Minderheidskabinet? Nee, tenzij...

4 juni 2021, column J.Th.J. van den Berg

Met een versnipperd parlement dat geen grote partijen meer kent, komt naast een kabinet op heel brede basis ook de gedachte op aan een minderheidskabinet. Over de eigenaardigheden daarvan is in deze column al meer dan eens gesproken1). Voor die gedachte bestaat ook een praktische reden: als kabinetten sedert 2010 al een meerderheid in de Tweede Kamer hadden, dan misten ze die meestal in de Eerste Kamer. Er treedt dus al een zekere gewenning op, ook al is het nog geen gebruik opzettelijk aan te koersen op een minderheidscombinatie, zoals die in Scandinavische landen heel gebruikelijk is.

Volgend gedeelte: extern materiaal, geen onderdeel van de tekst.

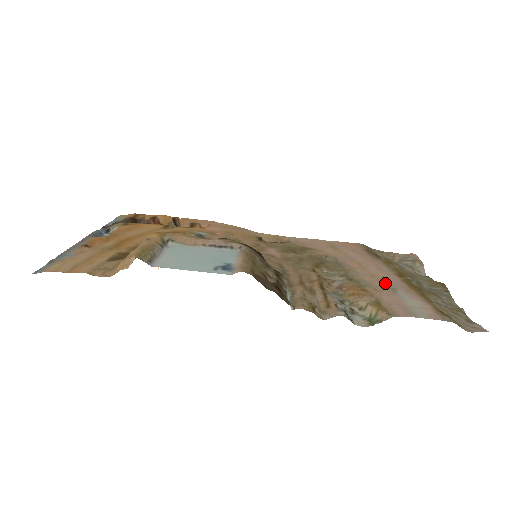
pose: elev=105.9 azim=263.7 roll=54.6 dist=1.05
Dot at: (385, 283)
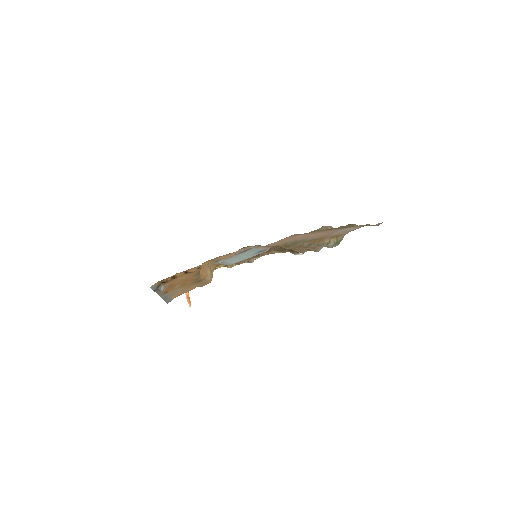
Dot at: (327, 233)
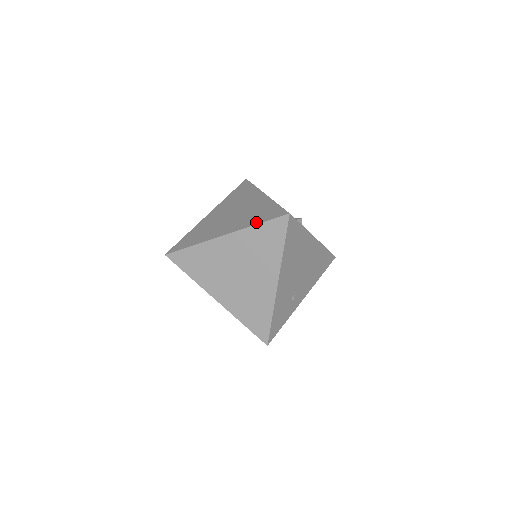
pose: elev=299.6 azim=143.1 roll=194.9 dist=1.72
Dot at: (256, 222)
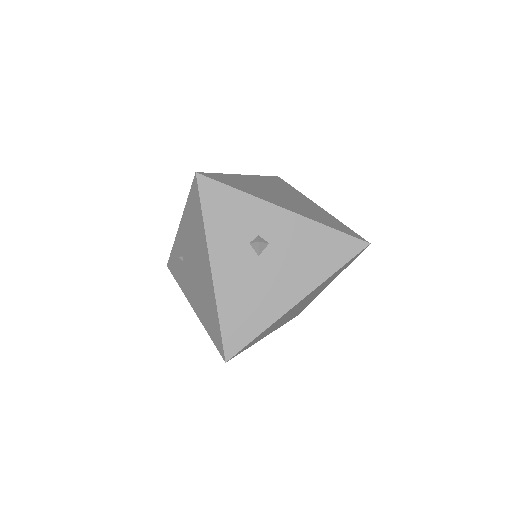
Dot at: occluded
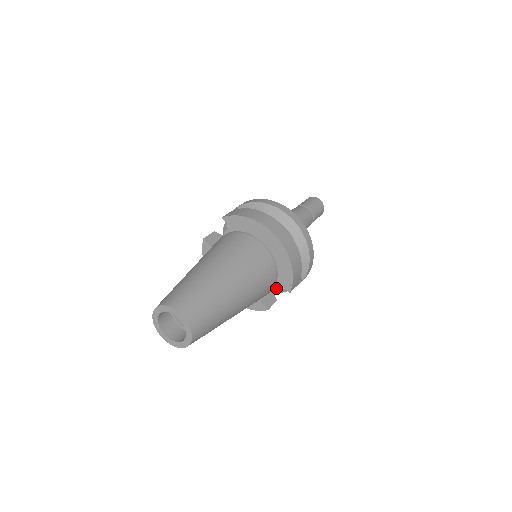
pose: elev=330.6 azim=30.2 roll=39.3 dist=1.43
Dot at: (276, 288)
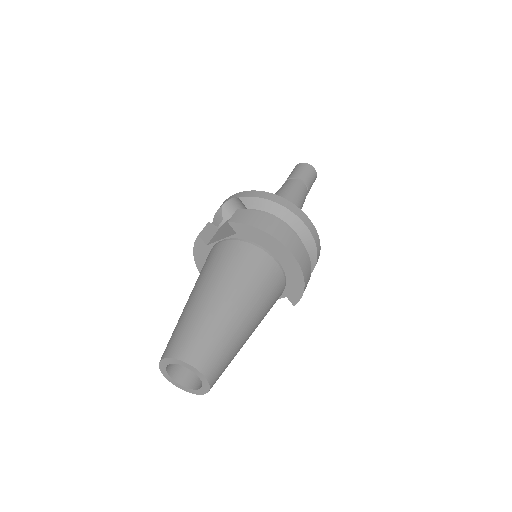
Dot at: occluded
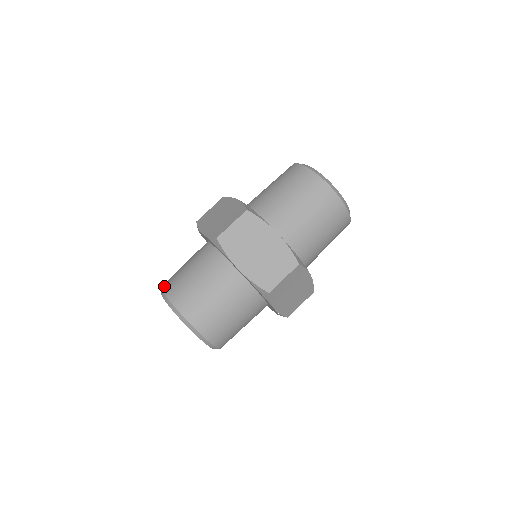
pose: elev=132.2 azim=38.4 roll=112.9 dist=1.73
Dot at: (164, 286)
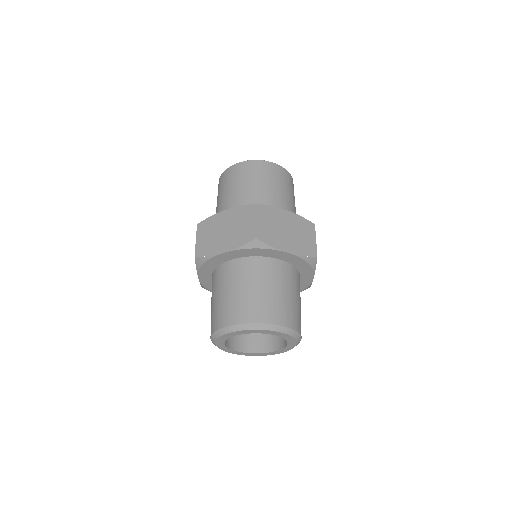
Dot at: (227, 322)
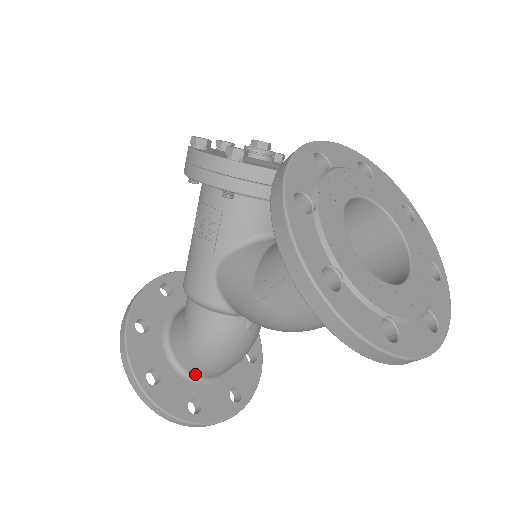
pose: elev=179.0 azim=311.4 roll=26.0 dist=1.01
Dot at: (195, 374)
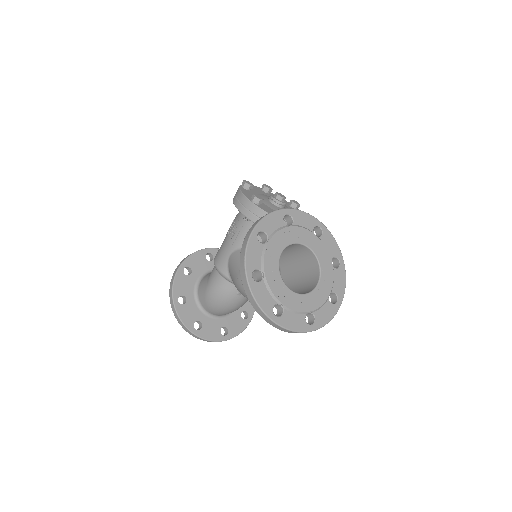
Dot at: (205, 309)
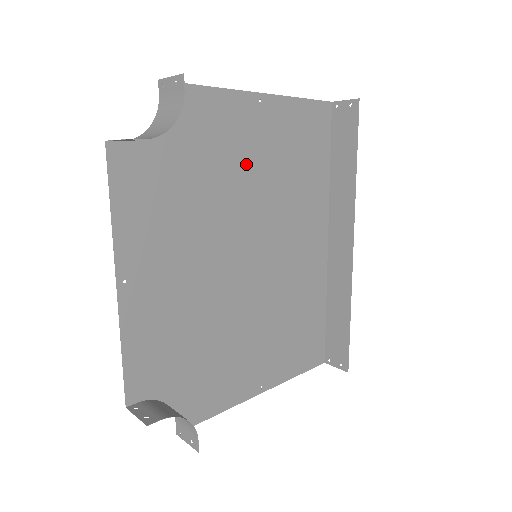
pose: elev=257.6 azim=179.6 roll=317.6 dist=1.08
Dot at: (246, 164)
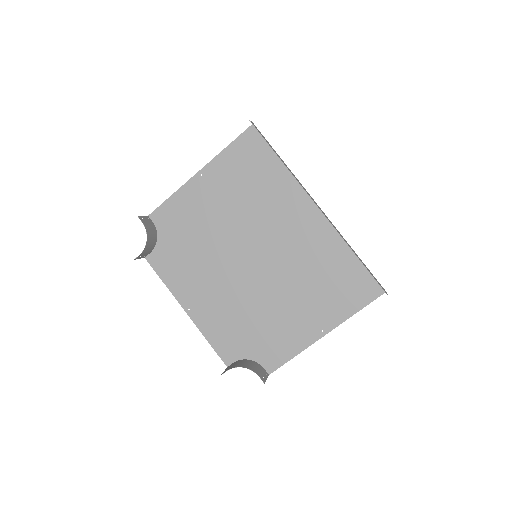
Dot at: (216, 213)
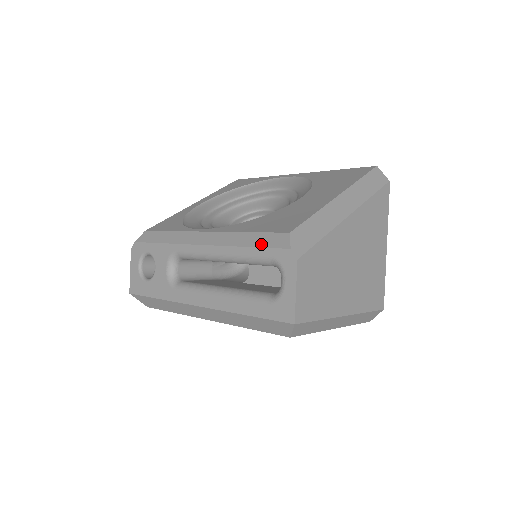
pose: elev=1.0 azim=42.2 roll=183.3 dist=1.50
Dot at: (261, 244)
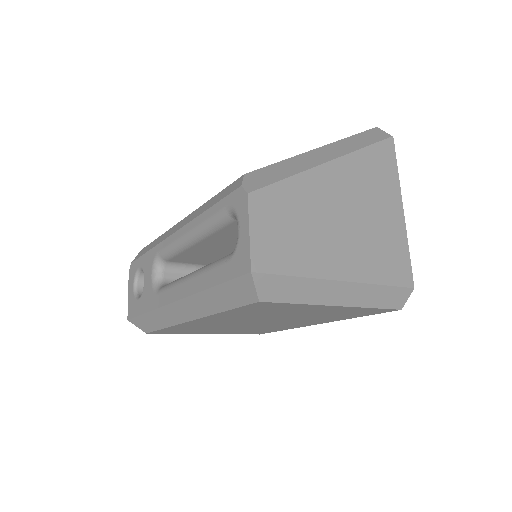
Dot at: (219, 199)
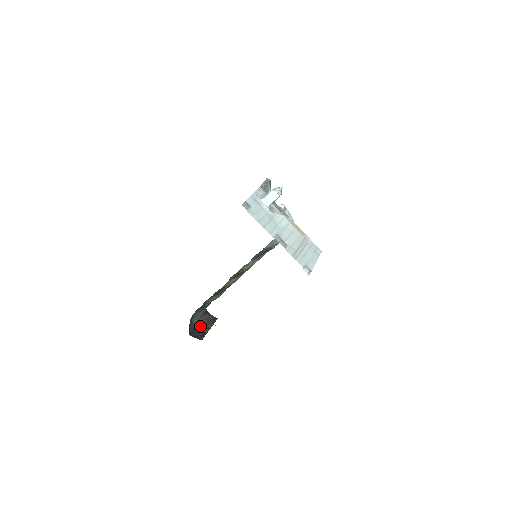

De definitie van een minderheidskabinet staat niet vast2). Is het dat alleen als er geen meerderheid in de Tweede Kamer voor is, of zijn ook de verhoudingen in de Eerste Kamer van maatgevend belang? Belangrijker, hoe komt een minderheidskabinet tot stand dat niet bang hoeft te zijn onmiddellijk bij aantreden al te worden weggestemd, zoals dat een keer is gebeurd in 1939 met het vijfde kabinet-Colijn? Voorts, als er voor vrees daarvoor geen reden is, hoe gaat het dan met de aanvaarding van de belangrijke voorstellen die door het kabinet worden ingediend?

Tot nu toe ging het over kabinetten die alleen in de Eerste Kamer over de steun van een minderheid beschikten3). De kans dat daar een kabinet valt door een votum van de meerderheid is uitzonderlijk klein. Deze Kamer zal de politieke samenstelling van een kabinet voor kennisgeving aannemen, maar zij is natuurlijk wel in staat en bereid concrete wetsvoorstellen af te wijzen. In de praktijk wordt dit risico nu ondervangen doordat in de Tweede Kamer voor concrete wetsvoorstellen zo’n grote meerderheid wordt nagestreefd, dat die ook de meerderheid van de Eerste Kamer omvat.

Werken met een minderheid in de Tweede Kamer is een stuk lastiger. Daar zal niet stilzwijgend een kabinet worden toegelaten dat niet over de steun van de meerderheid beschikt. Zoals de Scandinavische landen laten zien: dat lukt alleen als de minderheidssteun ergens in het politieke midden zit en de meerderheid is verspreid over de twee flanken in de Kamer, die elkaar in elk geval van kabinetsdeelname uitsluiten. Een sterke garantie is dit niet: die werkt in de Scandinavische landen, maar niet in de Duitse Weimar-Republik waar communisten en fascisten onbekommerd kabinetten gezamenlijk om zeep hielpen. Zoiets zal hier niet onmiddellijk gebeuren, maar ondenkbaar is het evenmin. Als zowel Wilders als Marijnissen voor een motie van wantrouwen kunnen stemmen, zoals dit voorjaar tegen premier Rutte, kan men er niet gerust op zijn.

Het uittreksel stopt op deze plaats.